**PROVIDED DATA**:
########################################
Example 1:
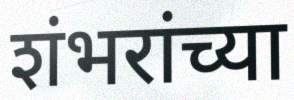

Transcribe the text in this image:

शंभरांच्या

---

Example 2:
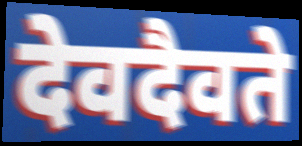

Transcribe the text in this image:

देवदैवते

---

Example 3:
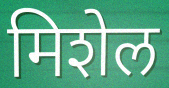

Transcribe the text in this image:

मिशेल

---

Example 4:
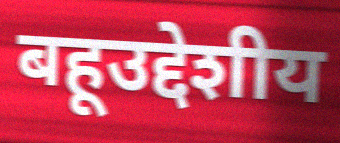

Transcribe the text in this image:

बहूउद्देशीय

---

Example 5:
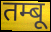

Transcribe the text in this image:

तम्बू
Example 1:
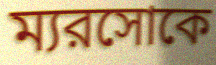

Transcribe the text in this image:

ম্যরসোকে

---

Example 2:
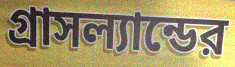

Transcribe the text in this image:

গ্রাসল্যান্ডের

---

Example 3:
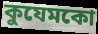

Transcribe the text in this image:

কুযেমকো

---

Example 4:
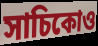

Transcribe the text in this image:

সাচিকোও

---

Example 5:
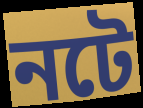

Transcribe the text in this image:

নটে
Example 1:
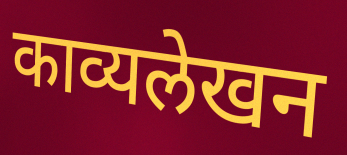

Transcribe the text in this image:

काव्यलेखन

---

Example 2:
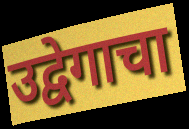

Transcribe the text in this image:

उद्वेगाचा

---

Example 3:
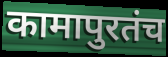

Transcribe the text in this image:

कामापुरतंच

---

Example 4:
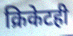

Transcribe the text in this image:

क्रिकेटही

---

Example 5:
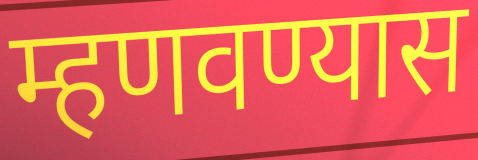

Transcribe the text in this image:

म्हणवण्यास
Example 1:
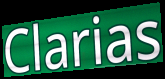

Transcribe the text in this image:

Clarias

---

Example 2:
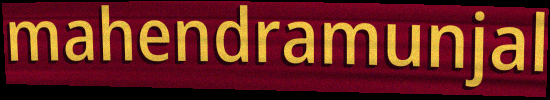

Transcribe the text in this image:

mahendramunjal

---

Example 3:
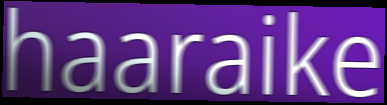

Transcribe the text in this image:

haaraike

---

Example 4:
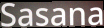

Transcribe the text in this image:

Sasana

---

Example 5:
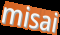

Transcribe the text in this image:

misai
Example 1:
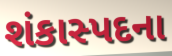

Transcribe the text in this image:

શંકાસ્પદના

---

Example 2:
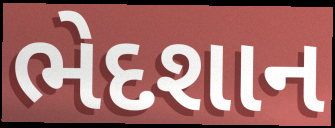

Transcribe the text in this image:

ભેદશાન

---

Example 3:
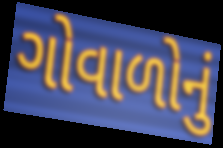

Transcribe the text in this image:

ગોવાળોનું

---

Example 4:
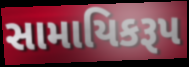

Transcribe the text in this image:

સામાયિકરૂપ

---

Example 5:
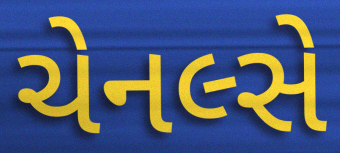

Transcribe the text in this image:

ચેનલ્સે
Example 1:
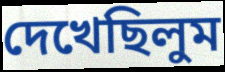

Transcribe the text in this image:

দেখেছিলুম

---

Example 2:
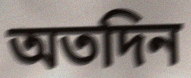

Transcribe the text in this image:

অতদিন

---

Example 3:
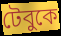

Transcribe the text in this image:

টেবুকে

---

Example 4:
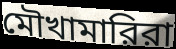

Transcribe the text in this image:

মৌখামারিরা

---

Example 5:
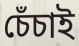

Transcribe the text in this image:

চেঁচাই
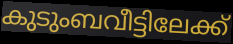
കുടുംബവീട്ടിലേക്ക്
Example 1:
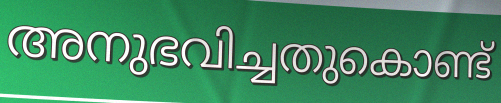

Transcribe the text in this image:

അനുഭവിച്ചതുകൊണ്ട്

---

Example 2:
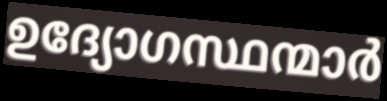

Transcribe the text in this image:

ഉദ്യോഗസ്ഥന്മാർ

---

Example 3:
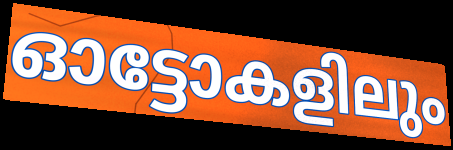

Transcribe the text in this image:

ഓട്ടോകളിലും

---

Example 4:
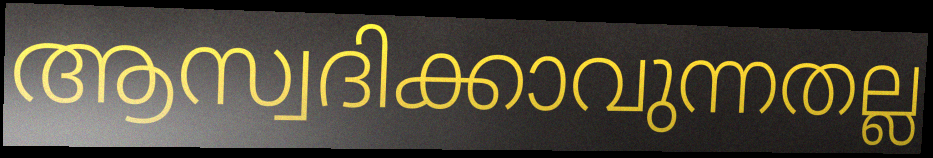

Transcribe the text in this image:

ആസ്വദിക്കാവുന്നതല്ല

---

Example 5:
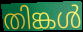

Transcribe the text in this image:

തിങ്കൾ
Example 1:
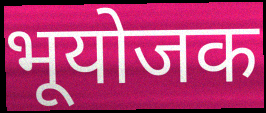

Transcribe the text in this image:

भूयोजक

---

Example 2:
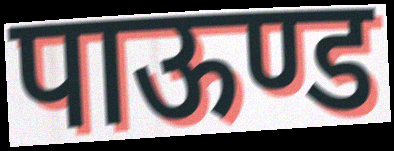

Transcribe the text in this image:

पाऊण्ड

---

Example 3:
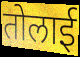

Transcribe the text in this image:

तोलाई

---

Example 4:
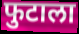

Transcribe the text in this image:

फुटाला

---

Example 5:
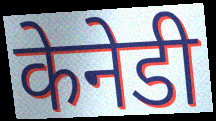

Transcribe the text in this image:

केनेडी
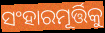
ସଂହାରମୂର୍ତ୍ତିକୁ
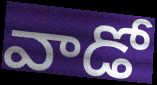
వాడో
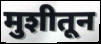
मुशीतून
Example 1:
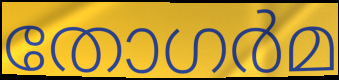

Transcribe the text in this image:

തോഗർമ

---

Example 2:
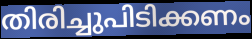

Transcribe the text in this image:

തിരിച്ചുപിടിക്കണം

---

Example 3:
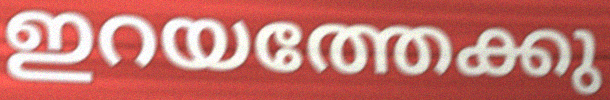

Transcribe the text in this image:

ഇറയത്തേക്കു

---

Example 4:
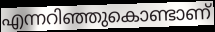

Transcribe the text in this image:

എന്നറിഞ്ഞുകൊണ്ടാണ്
########################################
**PROBLEM TO WORK ON**: When you set down the material above, keep every word exact and include no pictures.

**TASK RESPONSE**:
Example 1:

Transcribe the text in this image:

शंभरांच्या

---

Example 2:

Transcribe the text in this image:

देवदैवते

---

Example 3:

Transcribe the text in this image:

मिशेल

---

Example 4:

Transcribe the text in this image:

बहूउद्देशीय

---

Example 5:

Transcribe the text in this image:

तम्बू
Example 1:

Transcribe the text in this image:

ম্যরসোকে

---

Example 2:

Transcribe the text in this image:

গ্রাসল্যান্ডের

---

Example 3:

Transcribe the text in this image:

কুযেমকো

---

Example 4:

Transcribe the text in this image:

সাচিকোও

---

Example 5:

Transcribe the text in this image:

নটে
Example 1:

Transcribe the text in this image:

काव्यलेखन

---

Example 2:

Transcribe the text in this image:

उद्वेगाचा

---

Example 3:

Transcribe the text in this image:

कामापुरतंच

---

Example 4:

Transcribe the text in this image:

क्रिकेटही

---

Example 5:

Transcribe the text in this image:

म्हणवण्यास
Example 1:

Transcribe the text in this image:

Clarias

---

Example 2:

Transcribe the text in this image:

mahendramunjal

---

Example 3:

Transcribe the text in this image:

haaraike

---

Example 4:

Transcribe the text in this image:

Sasana

---

Example 5:

Transcribe the text in this image:

misai
Example 1:

Transcribe the text in this image:

શંકાસ્પદના

---

Example 2:

Transcribe the text in this image:

ભેદશાન

---

Example 3:

Transcribe the text in this image:

ગોવાળોનું

---

Example 4:

Transcribe the text in this image:

સામાયિકરૂપ

---

Example 5:

Transcribe the text in this image:

ચેનલ્સે
Example 1:

Transcribe the text in this image:

দেখেছিলুম

---

Example 2:

Transcribe the text in this image:

অতদিন

---

Example 3:

Transcribe the text in this image:

টেবুকে

---

Example 4:

Transcribe the text in this image:

মৌখামারিরা

---

Example 5:

Transcribe the text in this image:

চেঁচাই
കുടുംബവീട്ടിലേക്ക്
Example 1:

Transcribe the text in this image:

അനുഭവിച്ചതുകൊണ്ട്

---

Example 2:

Transcribe the text in this image:

ഉദ്യോഗസ്ഥന്മാർ

---

Example 3:

Transcribe the text in this image:

ഓട്ടോകളിലും

---

Example 4:

Transcribe the text in this image:

ആസ്വദിക്കാവുന്നതല്ല

---

Example 5:

Transcribe the text in this image:

തിങ്കൾ
Example 1:

Transcribe the text in this image:

भूयोजक

---

Example 2:

Transcribe the text in this image:

पाऊण्ड

---

Example 3:

Transcribe the text in this image:

तोलाई

---

Example 4:

Transcribe the text in this image:

फुटाला

---

Example 5:

Transcribe the text in this image:

केनेडी
ସଂହାରମୂର୍ତ୍ତିକୁ
వాడో
मुशीतून
Example 1:

Transcribe the text in this image:

തോഗർമ

---

Example 2:

Transcribe the text in this image:

തിരിച്ചുപിടിക്കണം

---

Example 3:

Transcribe the text in this image:

ഇറയത്തേക്കു

---

Example 4:

Transcribe the text in this image:

എന്നറിഞ്ഞുകൊണ്ടാണ്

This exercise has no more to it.